Cellular intelligence (Evolution)

by dhw, Wednesday, January 26, 2022, 11:42 (821 days ago) @ David Turell

dhw: I am pointing out that every organ in our bodies requires cell connection and communication. No point in your sneering: “Telepathy?” unless you believe cells do not communicate. Do you?

DAVID: The point vis not all cells connect with all other cells as below:

I am not saying all cells connect with each other! Do you or do you not believe that cells communicate?

dhw: My proposal is that new requirements (e.g. new tools, ideas, discoveries, environments) resulted in general brain expansion, which was heritable (as it must have been after your God's overnight operations), and which meant that over generations, brains grew bigger and so did babies.

DAVID: Over what generations? Now no gaps? In your mind they just disappear.
And
The fossils demonstrate large gaps, which you cannot ignore. Why not use facts to support theories?

One generation = one mummy and daddy, and the next generation = their offspring. We know the erectus brain capacity gradually increased: One website says that 1.7 million years ago, the average was 885 cc, but 200,000 years ago it was 1,186 cc. Doesn’t this suggest to you that brain size increased over generations? And we get excited when we find one fossil, but you want at least one fossil per cc.!

DAVID: The new brain that already exists is the only one that can respond to new uses.

dhw: The sapiens expansion (not "huge" compared to late erectus) would also have been a response to new requirements, and from then on it responded through complexification (which was so efficient that the brain shrank).
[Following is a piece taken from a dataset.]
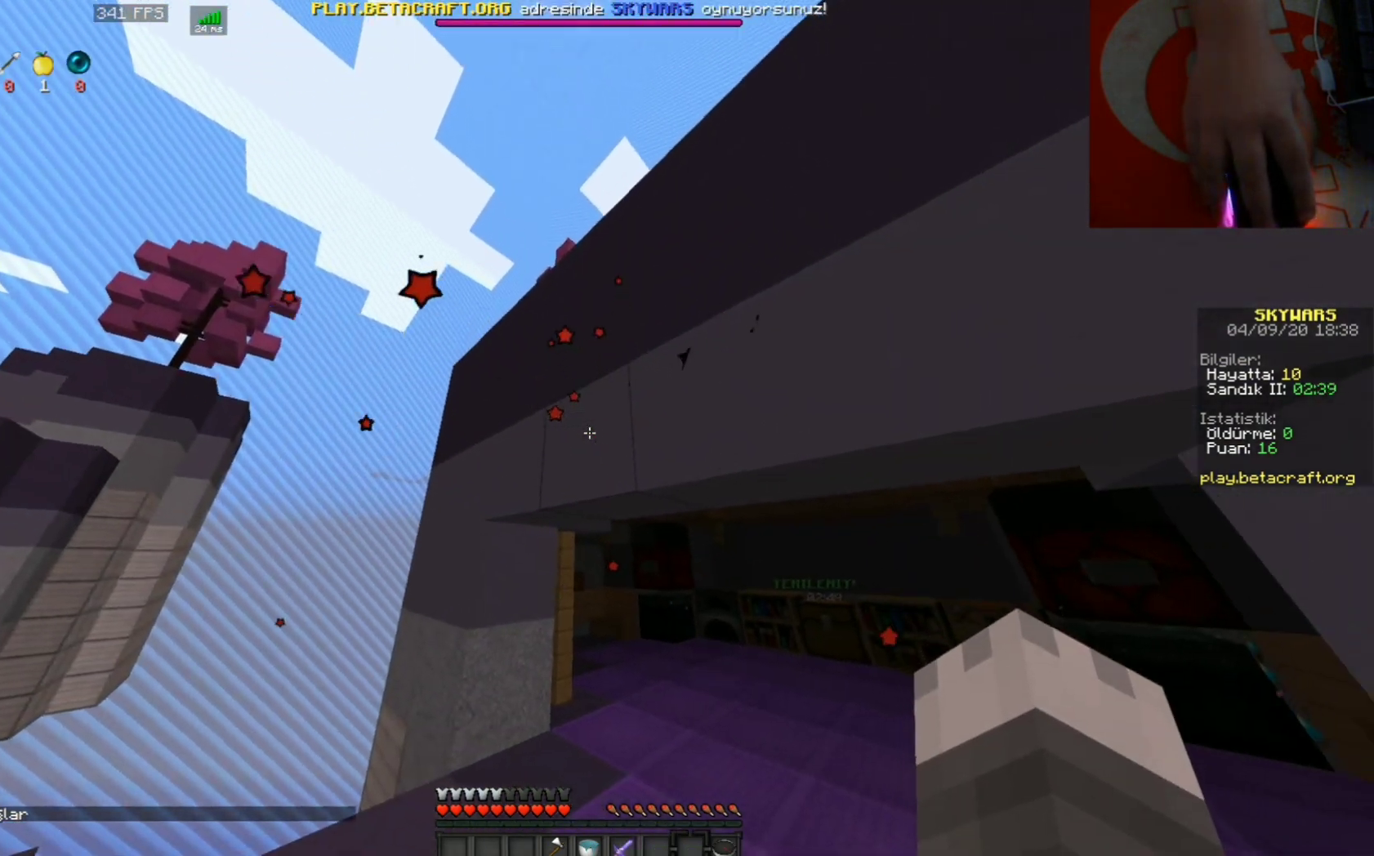
{"keys": [], "mouse": [], "events": []}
The process is always requirement first, and you have never offered a single reason for rejecting this logical theory.

DAVID: Size change is the issue since complexification comes with each new-sized brain. My reason is the fact example of our brain, much too large for current use when it appeared. What requirements made it so big at its start?

How many more times? Nobody knows what requirements led to each expansion, which is why I have offered you a list of possibles (new ideas, inventions, discoveries, environments). Once pre-sapiens brains had expanded they would have used complexification of the then existing cells to meet all new requirements – just as ours do – but when new requirements exceeded the existing capacity, they expanded. In ours, expansion ended and the existing cells enhanced their ability to complexify (so efficiently as to shrink the brain). Yet again: why is this theory illogical, especially when compared to yours, in which your God operates on groups of individuals who wake up one morning with bigger brains and birth canals?

Camels' noses
dhw: I’m delighted to see your flexibility. A couple of days ago, the camel’s nose was so complex that it was “far beyond dhw’s wishes for cellular intelligence”, but now it is nothing major. […]

DAVID: With further evolved thought about camel noses I can go either way and accept epigenetics, a God-given mechanism, as the cause.

dhw: […] since epigenetics = a mechanism which apparently does not require your God’s direct intervention, I am more than happy to accept your belief that such complexities can be designed by cells independently of your God.

DAVID: And my problem, and really yours is we have no current evidence of epigenetics being capable of this degree of design complexity, which complexity you recognize.

You've just said that with your “evolved thought” you CAN accept epigenetics as being capable of this degree of design complexity! But of course we don’t know the ultimate possible degree, which is why Shapiro’s theory (and mine) remains a theory, just like the theory that a God keeps operating on all the noses, brains and birth canals he didn’t preprogramme 3.8 billion years ago.

Molecular binding controls
QUOTE: "Using the detailed information they gleaned from studying these interactions, the researchers created their own synthetic molecule capable of binding extremely tightly to a protein called ENAH, which is implicated in cancer metastasis.

DAVID: this study shows how molecules know with whom to combine or react, automatically, no thought involved because of the design. Cell intelligence is in the design, not autonomously active.

Borderlines are blurred. Generally, molecules will indeed behave automatically in order to preserve an established system (though new systems will have been originated through intelligence.) If they don’t find the "right" combination, there will be problems. These may be the “errors” which your all-powerful God was incapable of avoiding and often of correcting. The example mentioned here is cancer – but these cells have found their own way of surviving. They “eat” us. In many cases, cells will also respond to invaders by developing new defences. This is where again I suggest automatic behaviour ends and intelligence comes into play. I know you disagree, but we should distinguish between automatic actions that maintain the status quo and actions that change the status quo (innovations) or constitute new responses to preserve it (as in the immune system or in adaptations). These are the circumstances in which autonomous intelligence comes into play, as opposed to your God directing or preprogramming every single response to every single new requirement for past, present and future evolution.